-- Activity --
Exact reproduction of the data is required, with images excluded.

-- Available data --
>>>

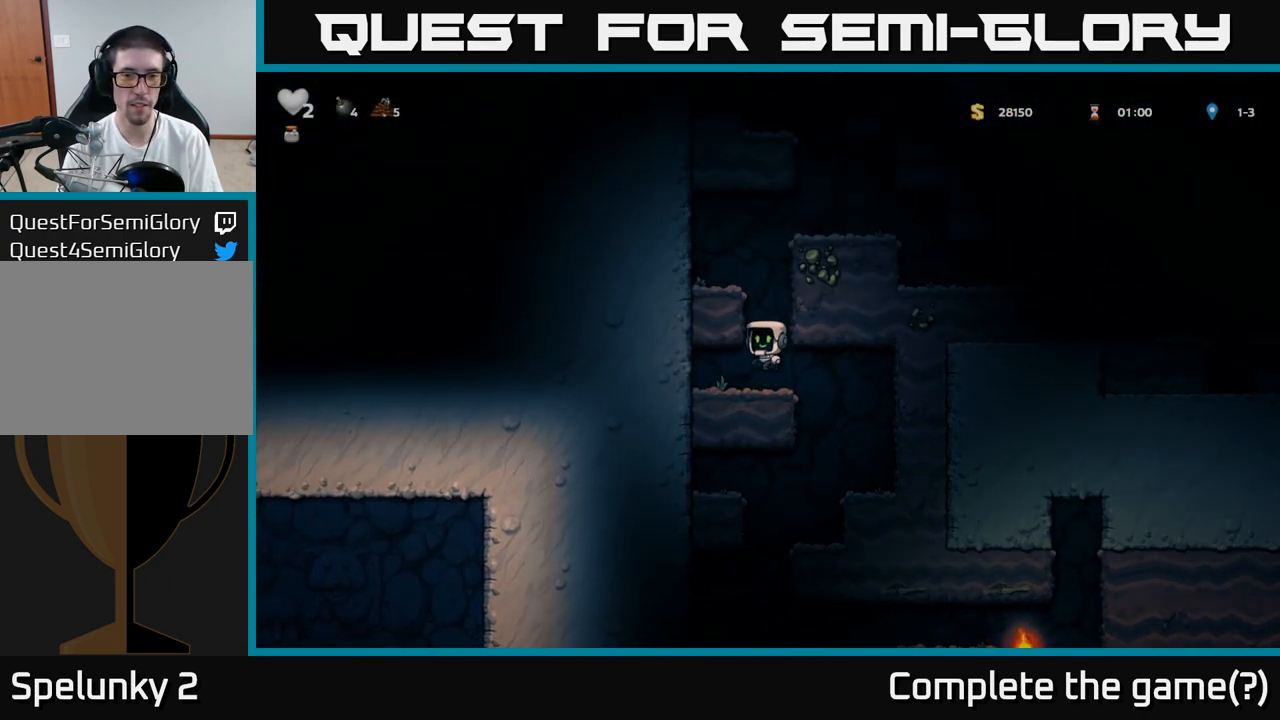
{"dt_ms": 500, "buttons": [], "left_stick": "left", "events": [[83, "A", "up"], [100, "left_stick", "left"], [233, "A", "down"], [350, "left_stick", "center"], [400, "A", "up"], [467, "left_stick", "left"]]}
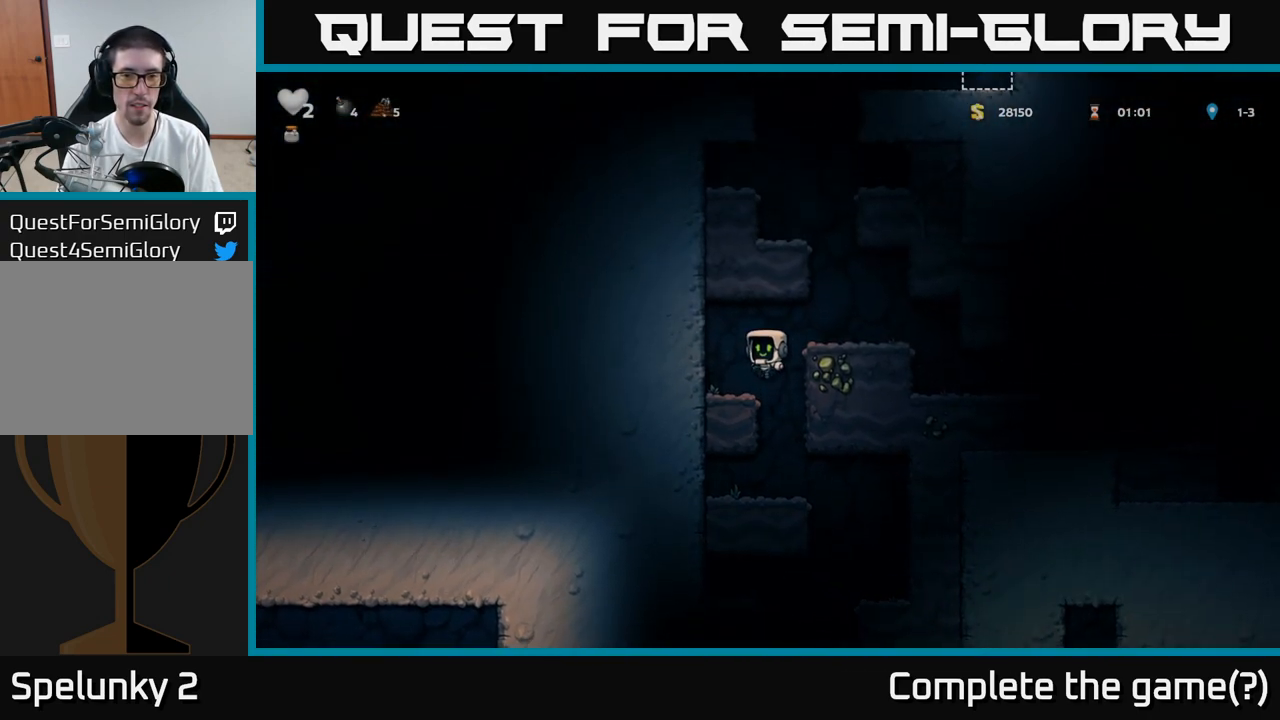
{"dt_ms": 500, "buttons": ["A"], "left_stick": "left", "events": [[133, "left_stick", "right"], [167, "A", "down"], [317, "A", "up"], [483, "A", "down"], [483, "left_stick", "left"]]}
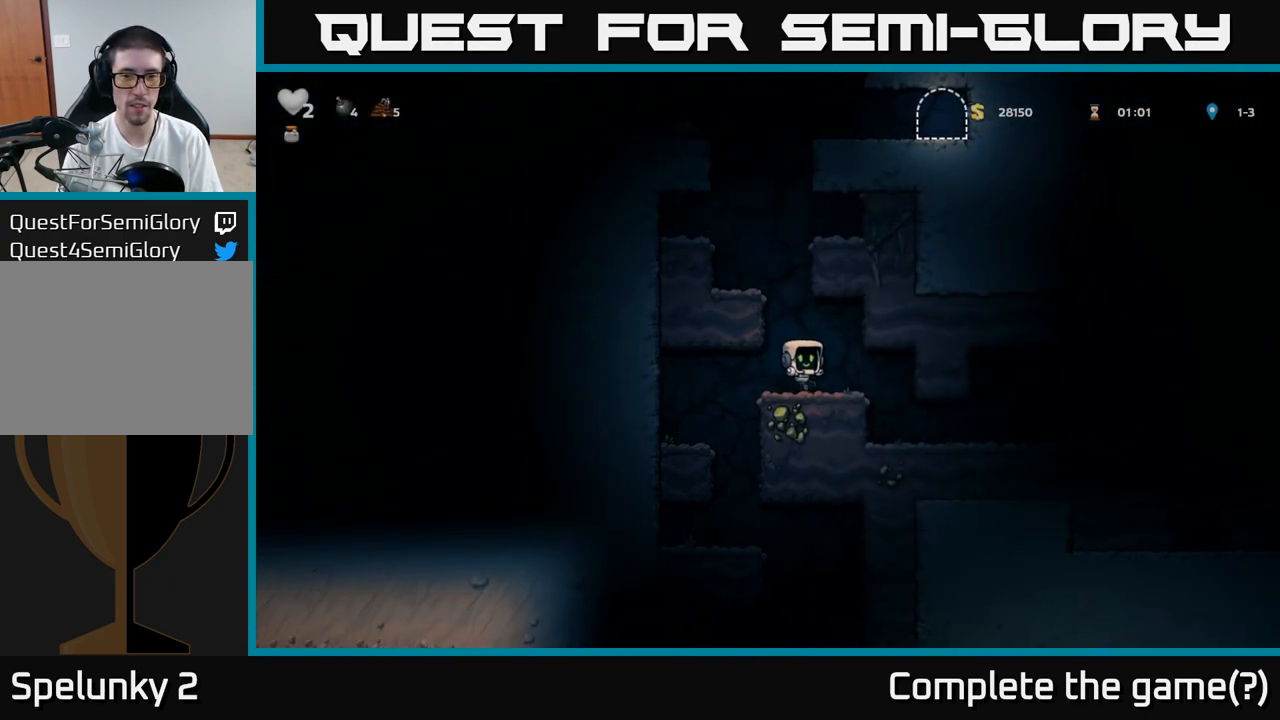
{"dt_ms": 500, "buttons": [], "left_stick": "left", "events": [[183, "A", "up"], [317, "A", "down"], [467, "A", "up"]]}
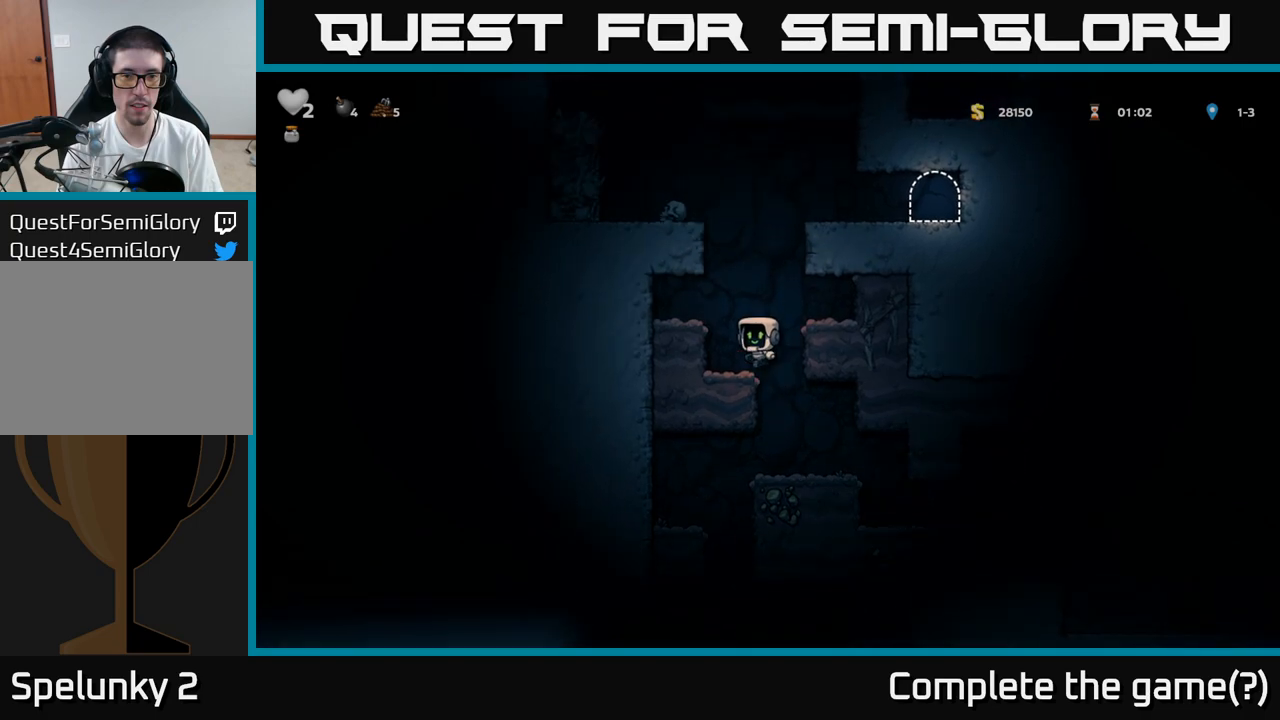
{"dt_ms": 500, "buttons": [], "left_stick": "right", "events": [[17, "left_stick", "center"], [217, "A", "down"], [233, "left_stick", "right"], [350, "A", "up"]]}
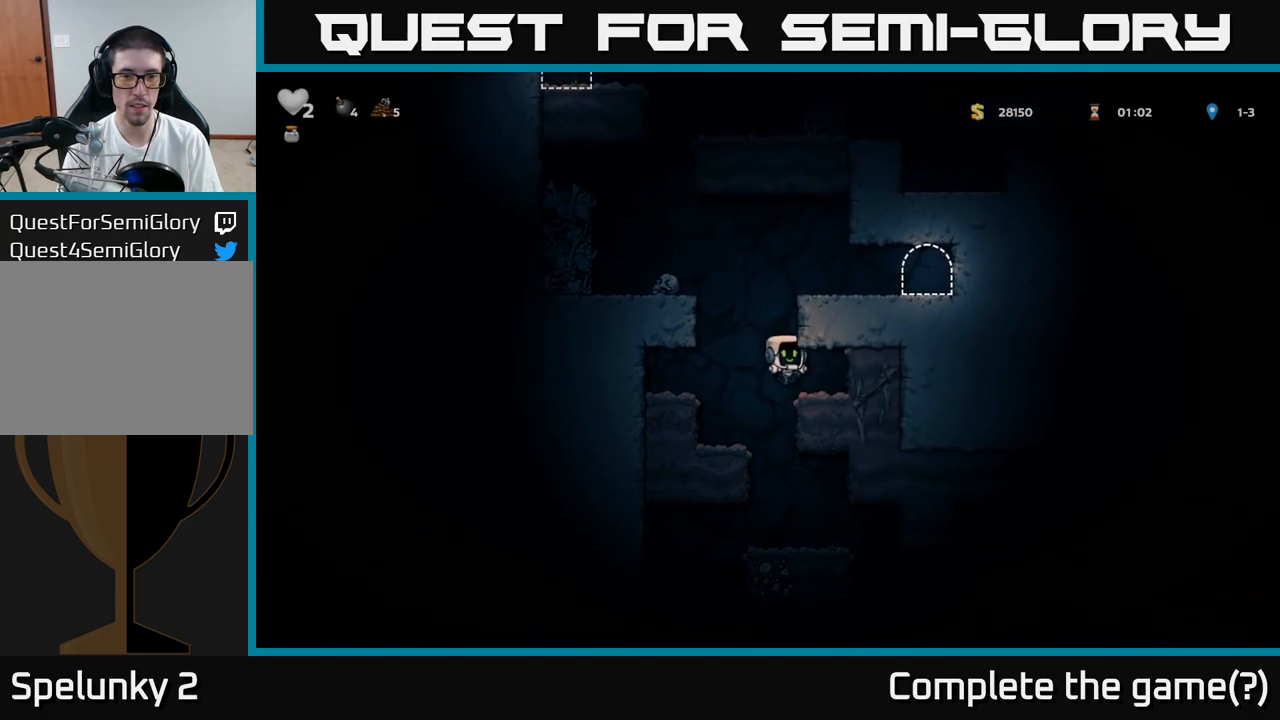
{"dt_ms": 500, "buttons": [], "left_stick": "left", "events": [[17, "left_stick", "center"], [100, "left_stick", "left"], [317, "A", "down"], [500, "A", "up"]]}
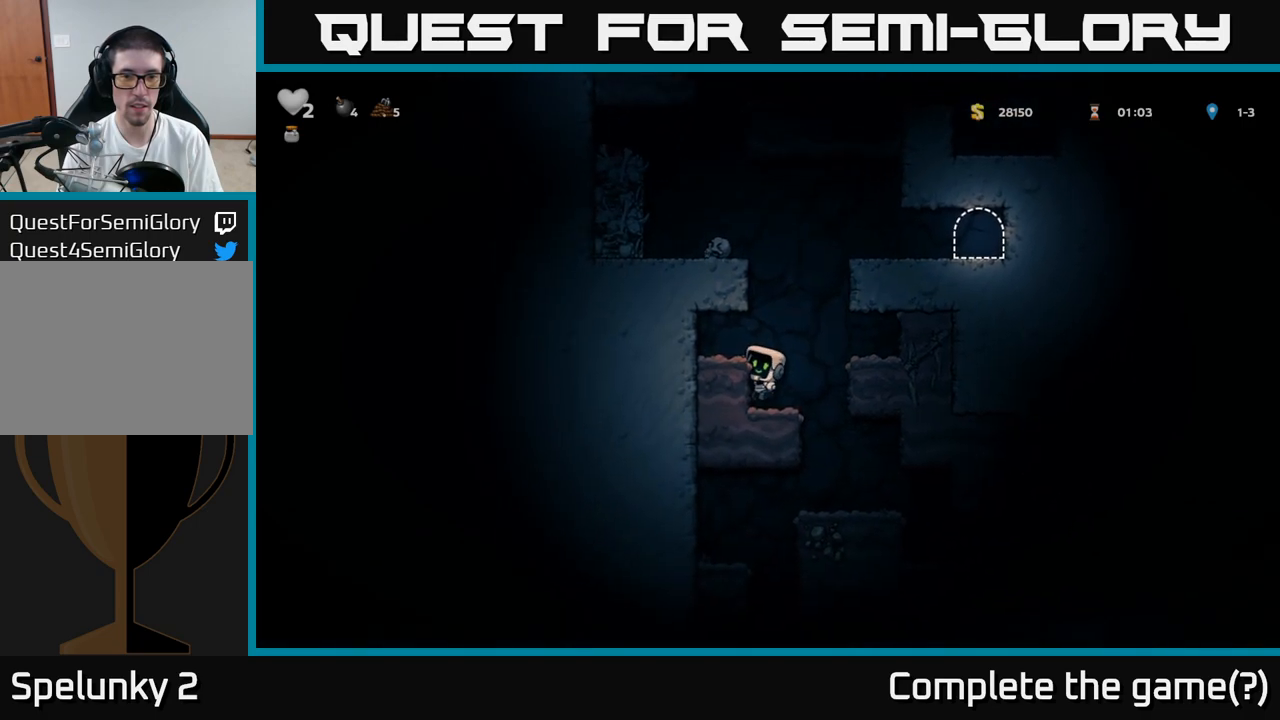
{"dt_ms": 500, "buttons": [], "left_stick": "left", "events": [[83, "left_stick", "center"], [267, "left_stick", "right"], [283, "A", "down"], [317, "left_stick", "left"], [433, "A", "up"]]}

<<<

-- Answer for the task --
{"dt_ms": 500, "buttons": [], "left_stick": "left", "events": [[83, "A", "up"], [100, "left_stick", "left"], [233, "A", "down"], [350, "left_stick", "center"], [400, "A", "up"], [467, "left_stick", "left"]]}
{"dt_ms": 500, "buttons": ["A"], "left_stick": "left", "events": [[133, "left_stick", "right"], [167, "A", "down"], [317, "A", "up"], [483, "A", "down"], [483, "left_stick", "left"]]}
{"dt_ms": 500, "buttons": [], "left_stick": "left", "events": [[183, "A", "up"], [317, "A", "down"], [467, "A", "up"]]}
{"dt_ms": 500, "buttons": [], "left_stick": "right", "events": [[17, "left_stick", "center"], [217, "A", "down"], [233, "left_stick", "right"], [350, "A", "up"]]}
{"dt_ms": 500, "buttons": [], "left_stick": "left", "events": [[17, "left_stick", "center"], [100, "left_stick", "left"], [317, "A", "down"], [500, "A", "up"]]}
{"dt_ms": 500, "buttons": [], "left_stick": "left", "events": [[83, "left_stick", "center"], [267, "left_stick", "right"], [283, "A", "down"], [317, "left_stick", "left"], [433, "A", "up"]]}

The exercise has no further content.